§ What you need to do: For each line of the material below, give that line again word for word.

§ Data:
_____

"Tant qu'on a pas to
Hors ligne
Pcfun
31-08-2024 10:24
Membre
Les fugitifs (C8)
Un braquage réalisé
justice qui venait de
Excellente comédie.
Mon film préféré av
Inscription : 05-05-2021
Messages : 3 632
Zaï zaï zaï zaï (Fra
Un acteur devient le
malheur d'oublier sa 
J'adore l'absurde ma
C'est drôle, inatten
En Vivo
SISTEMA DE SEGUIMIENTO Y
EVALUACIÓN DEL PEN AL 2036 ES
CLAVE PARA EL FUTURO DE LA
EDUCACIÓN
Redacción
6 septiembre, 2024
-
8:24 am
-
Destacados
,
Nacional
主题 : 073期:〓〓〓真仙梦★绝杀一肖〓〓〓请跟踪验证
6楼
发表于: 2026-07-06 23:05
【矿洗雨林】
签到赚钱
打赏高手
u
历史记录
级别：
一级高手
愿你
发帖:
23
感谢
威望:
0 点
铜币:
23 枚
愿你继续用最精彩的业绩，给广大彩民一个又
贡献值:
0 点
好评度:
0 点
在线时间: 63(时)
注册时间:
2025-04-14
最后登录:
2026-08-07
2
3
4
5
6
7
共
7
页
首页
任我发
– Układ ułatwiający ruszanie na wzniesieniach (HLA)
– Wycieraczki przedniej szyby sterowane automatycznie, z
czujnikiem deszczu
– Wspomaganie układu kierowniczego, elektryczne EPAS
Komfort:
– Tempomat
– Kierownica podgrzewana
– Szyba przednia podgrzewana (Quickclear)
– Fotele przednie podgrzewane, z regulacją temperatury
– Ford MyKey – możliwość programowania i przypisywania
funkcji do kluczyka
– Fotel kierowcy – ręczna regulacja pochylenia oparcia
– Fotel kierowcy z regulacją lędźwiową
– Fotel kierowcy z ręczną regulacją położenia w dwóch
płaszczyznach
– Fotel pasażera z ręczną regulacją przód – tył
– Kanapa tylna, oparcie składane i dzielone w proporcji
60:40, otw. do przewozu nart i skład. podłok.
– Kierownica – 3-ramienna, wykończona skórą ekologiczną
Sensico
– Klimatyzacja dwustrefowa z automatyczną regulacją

_____

§ Response to the exercise:
"Tant qu'on a pas to
Hors ligne
Pcfun
31-08-2024 10:24
Membre
Les fugitifs (C8)
Un braquage réalisé
justice qui venait de
Excellente comédie.
Mon film préféré av
Inscription : 05-05-2021
Messages : 3 632
Zaï zaï zaï zaï (Fra
Un acteur devient le
malheur d'oublier sa 
J'adore l'absurde ma
C'est drôle, inatten
En Vivo
SISTEMA DE SEGUIMIENTO Y
EVALUACIÓN DEL PEN AL 2036 ES
CLAVE PARA EL FUTURO DE LA
EDUCACIÓN
Redacción
6 septiembre, 2024
-
8:24 am
-
Destacados
,
Nacional
主题 : 073期:〓〓〓真仙梦★绝杀一肖〓〓〓请跟踪验证
6楼
发表于: 2026-07-06 23:05
【矿洗雨林】
签到赚钱
打赏高手
u
历史记录
级别：
一级高手
愿你
发帖:
23
感谢
威望:
0 点
铜币:
23 枚
愿你继续用最精彩的业绩，给广大彩民一个又
贡献值:
0 点
好评度:
0 点
在线时间: 63(时)
注册时间:
2025-04-14
最后登录:
2026-08-07
2
3
4
5
6
7
共
7
页
首页
任我发
– Układ ułatwiający ruszanie na wzniesieniach (HLA)
– Wycieraczki przedniej szyby sterowane automatycznie, z
czujnikiem deszczu
– Wspomaganie układu kierowniczego, elektryczne EPAS
Komfort:
– Tempomat
– Kierownica podgrzewana
– Szyba przednia podgrzewana (Quickclear)
– Fotele przednie podgrzewane, z regulacją temperatury
– Ford MyKey – możliwość programowania i przypisywania
funkcji do kluczyka
– Fotel kierowcy – ręczna regulacja pochylenia oparcia
– Fotel kierowcy z regulacją lędźwiową
– Fotel kierowcy z ręczną regulacją położenia w dwóch
płaszczyznach
– Fotel pasażera z ręczną regulacją przód – tył
– Kanapa tylna, oparcie składane i dzielone w proporcji
60:40, otw. do przewozu nart i skład. podłok.
– Kierownica – 3-ramienna, wykończona skórą ekologiczną
Sensico
– Klimatyzacja dwustrefowa z automatyczną regulacją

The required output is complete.